(Extracted records)
---+---
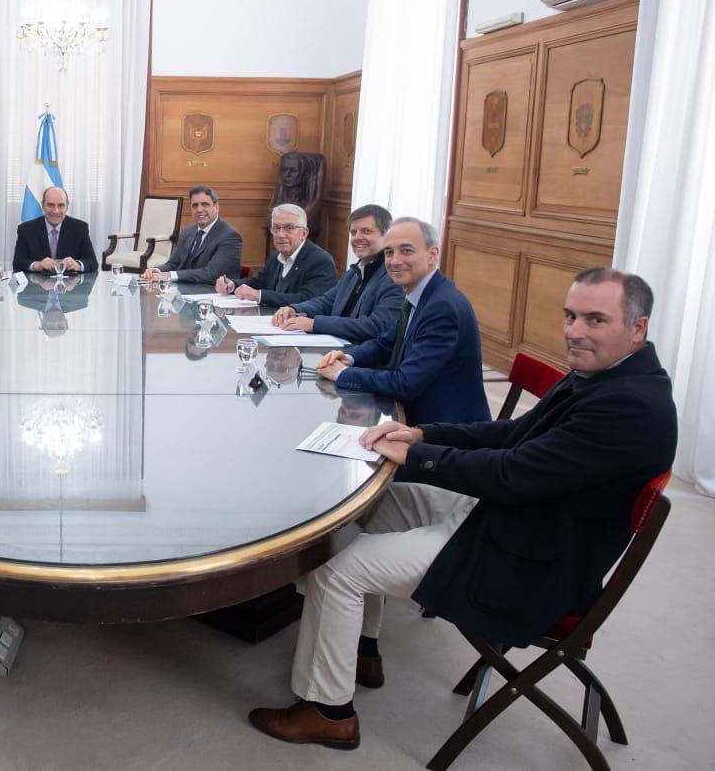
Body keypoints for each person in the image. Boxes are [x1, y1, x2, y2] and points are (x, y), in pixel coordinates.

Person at [248, 268, 677, 751]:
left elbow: (512, 474)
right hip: (515, 521)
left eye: (595, 320)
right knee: (366, 510)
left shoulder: (630, 406)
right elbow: (512, 435)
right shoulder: (606, 375)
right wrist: (425, 434)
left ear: (637, 327)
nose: (575, 331)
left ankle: (328, 713)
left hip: (529, 561)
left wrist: (418, 457)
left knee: (337, 569)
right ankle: (362, 651)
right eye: (571, 316)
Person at [314, 217, 489, 427]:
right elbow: (385, 343)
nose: (395, 261)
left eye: (406, 250)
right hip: (414, 416)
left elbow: (404, 383)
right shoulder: (418, 295)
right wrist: (348, 358)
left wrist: (342, 374)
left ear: (432, 255)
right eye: (389, 252)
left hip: (443, 432)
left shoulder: (442, 307)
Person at [272, 204, 403, 344]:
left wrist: (314, 324)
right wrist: (295, 309)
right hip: (335, 349)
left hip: (363, 358)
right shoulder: (354, 272)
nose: (357, 238)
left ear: (387, 235)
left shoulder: (395, 276)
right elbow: (326, 302)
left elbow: (376, 326)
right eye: (353, 232)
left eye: (366, 231)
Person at [215, 203, 335, 308]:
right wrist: (232, 285)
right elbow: (261, 281)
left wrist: (259, 296)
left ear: (304, 233)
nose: (281, 234)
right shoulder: (276, 256)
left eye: (289, 228)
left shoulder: (320, 261)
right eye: (276, 228)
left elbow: (307, 299)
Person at [140, 185, 242, 285]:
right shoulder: (188, 232)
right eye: (195, 205)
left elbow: (212, 274)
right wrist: (157, 271)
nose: (199, 210)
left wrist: (170, 275)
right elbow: (173, 264)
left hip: (212, 294)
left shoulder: (230, 237)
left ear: (216, 207)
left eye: (205, 204)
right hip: (184, 291)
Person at [12, 186, 98, 275]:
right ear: (42, 206)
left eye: (61, 205)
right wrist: (37, 265)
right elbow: (17, 263)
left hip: (70, 286)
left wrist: (77, 265)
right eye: (50, 205)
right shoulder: (26, 229)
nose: (56, 211)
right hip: (37, 286)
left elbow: (92, 262)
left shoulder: (80, 228)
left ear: (67, 207)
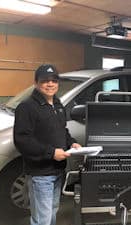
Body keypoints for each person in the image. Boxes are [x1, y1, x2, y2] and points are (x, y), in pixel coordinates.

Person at [14, 64, 81, 225]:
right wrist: (51, 153)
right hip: (40, 173)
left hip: (58, 170)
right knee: (42, 218)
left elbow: (62, 131)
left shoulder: (58, 105)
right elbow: (22, 140)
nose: (50, 84)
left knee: (52, 211)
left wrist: (72, 143)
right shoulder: (27, 107)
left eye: (54, 80)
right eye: (45, 81)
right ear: (36, 83)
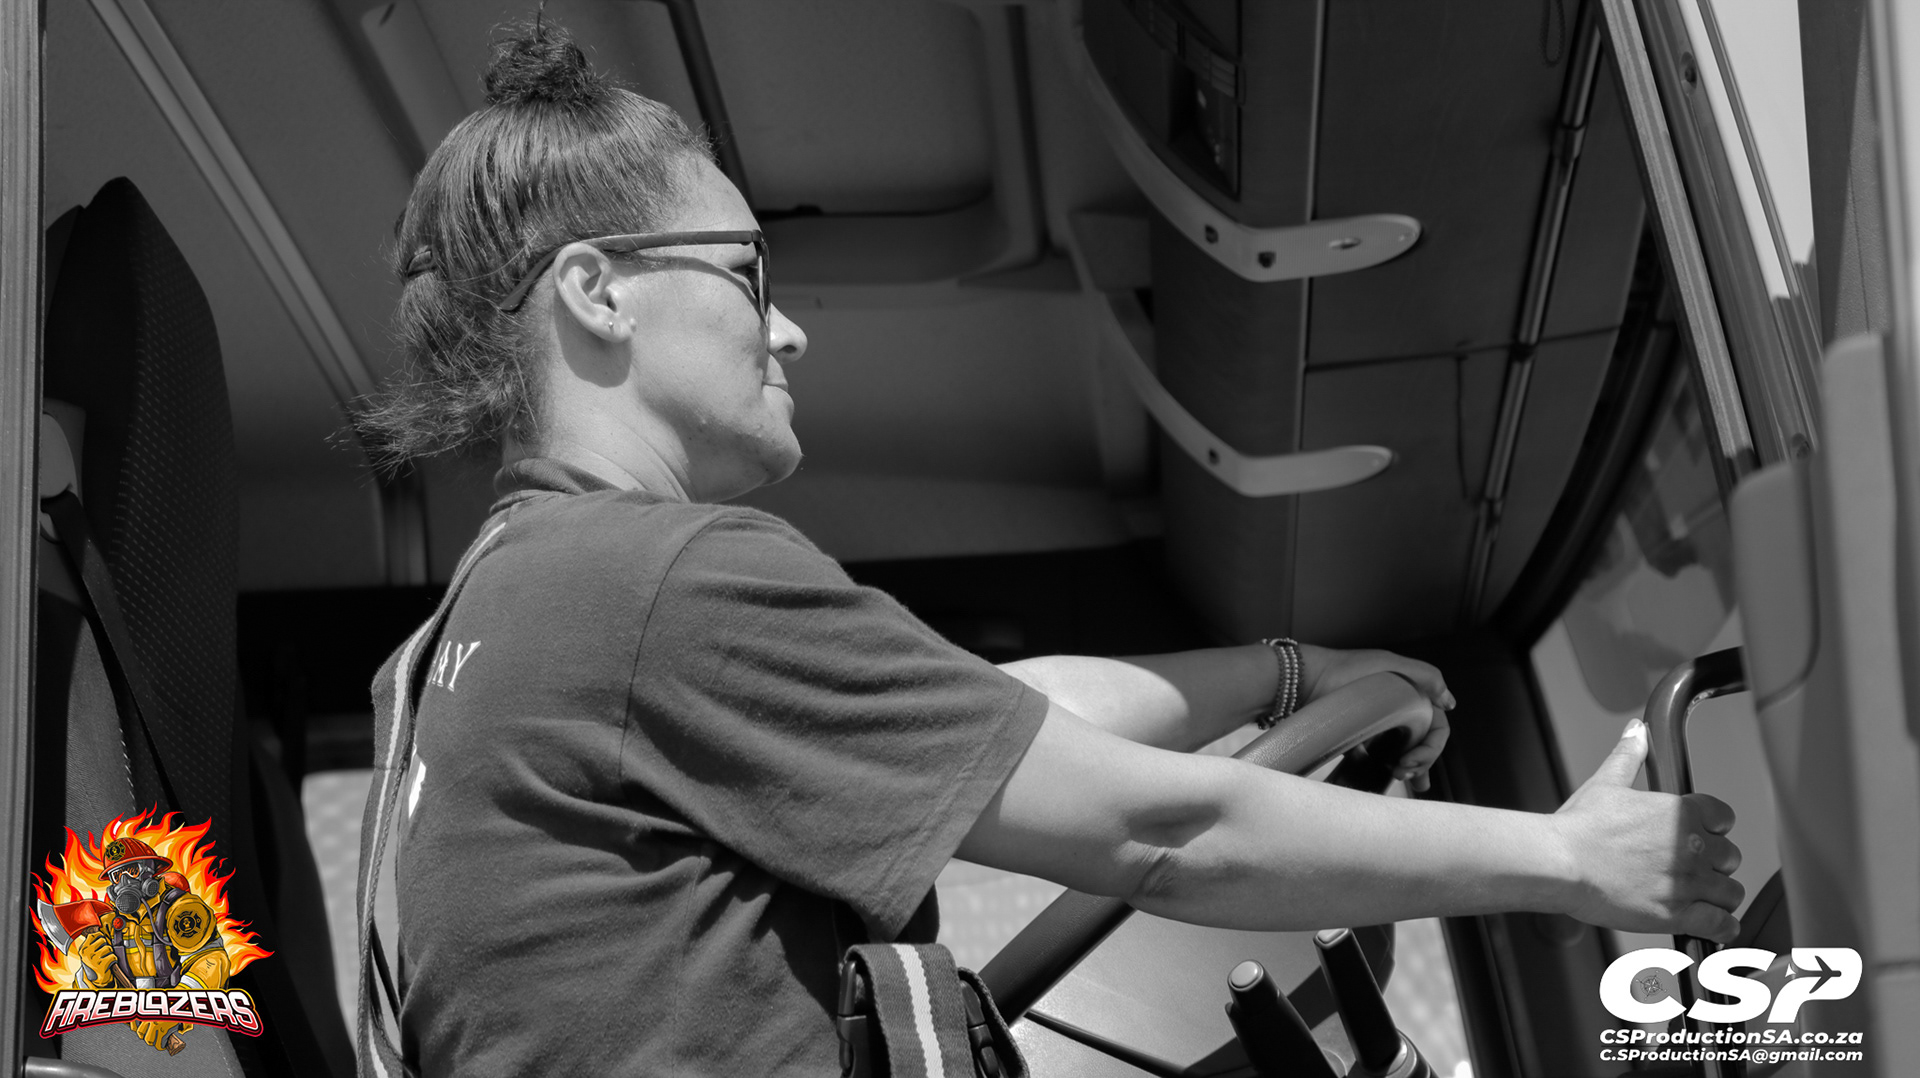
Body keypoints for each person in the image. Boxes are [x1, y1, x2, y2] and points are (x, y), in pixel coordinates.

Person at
---+---
Among the records above, only the lines between the line holding "right hip: (515, 521)" and the line holding "left ear: (67, 207)", inclusive, are to be output, exactly as written.

#### [ANSWER BELOW]
right hip: (515, 521)
left eye: (595, 320)
right knee: (366, 510)
left shoulder: (630, 406)
right elbow: (512, 435)
right shoulder: (606, 375)
right wrist: (425, 434)
left ear: (637, 327)
nose: (575, 331)
left ankle: (328, 713)
left hip: (529, 561)
left wrist: (418, 457)
left knee: (337, 569)
right ankle: (362, 651)
right eye: (571, 316)
Person at [314, 217, 489, 427]:
right elbow: (385, 343)
nose: (395, 261)
left eye: (406, 250)
right hip: (414, 416)
left elbow: (404, 383)
right shoulder: (418, 295)
right wrist: (348, 358)
left wrist: (342, 374)
left ear: (432, 255)
right eye: (389, 252)
left hip: (443, 432)
left shoulder: (442, 307)
Person at [272, 204, 403, 344]:
left wrist: (314, 324)
right wrist: (295, 309)
right hip: (335, 349)
left hip: (363, 358)
right shoulder: (354, 272)
nose: (357, 238)
left ear: (387, 235)
left shoulder: (395, 276)
right elbow: (326, 302)
left elbow: (376, 326)
right eye: (353, 232)
left eye: (366, 231)
Person at [215, 203, 335, 308]:
right wrist: (232, 285)
right elbow: (261, 281)
left wrist: (259, 296)
left ear: (304, 233)
nose: (281, 234)
right shoulder: (276, 256)
left eye: (289, 228)
left shoulder: (320, 261)
right eye: (276, 228)
left elbow: (307, 299)
Person at [140, 185, 242, 285]:
right shoulder: (188, 232)
right eye: (195, 205)
left elbow: (212, 274)
right wrist: (157, 271)
nose: (199, 210)
left wrist: (170, 275)
right elbow: (173, 264)
left hip: (212, 294)
left shoulder: (230, 237)
left ear: (216, 207)
left eye: (205, 204)
right hip: (184, 291)
Person at [12, 186, 98, 275]:
right ear: (42, 206)
left eye: (61, 205)
right wrist: (37, 265)
right elbow: (17, 263)
left hip: (70, 286)
left wrist: (77, 265)
right eye: (50, 205)
right shoulder: (26, 229)
nose: (56, 211)
right hip: (37, 286)
left elbow: (92, 262)
left shoulder: (80, 228)
left ear: (67, 207)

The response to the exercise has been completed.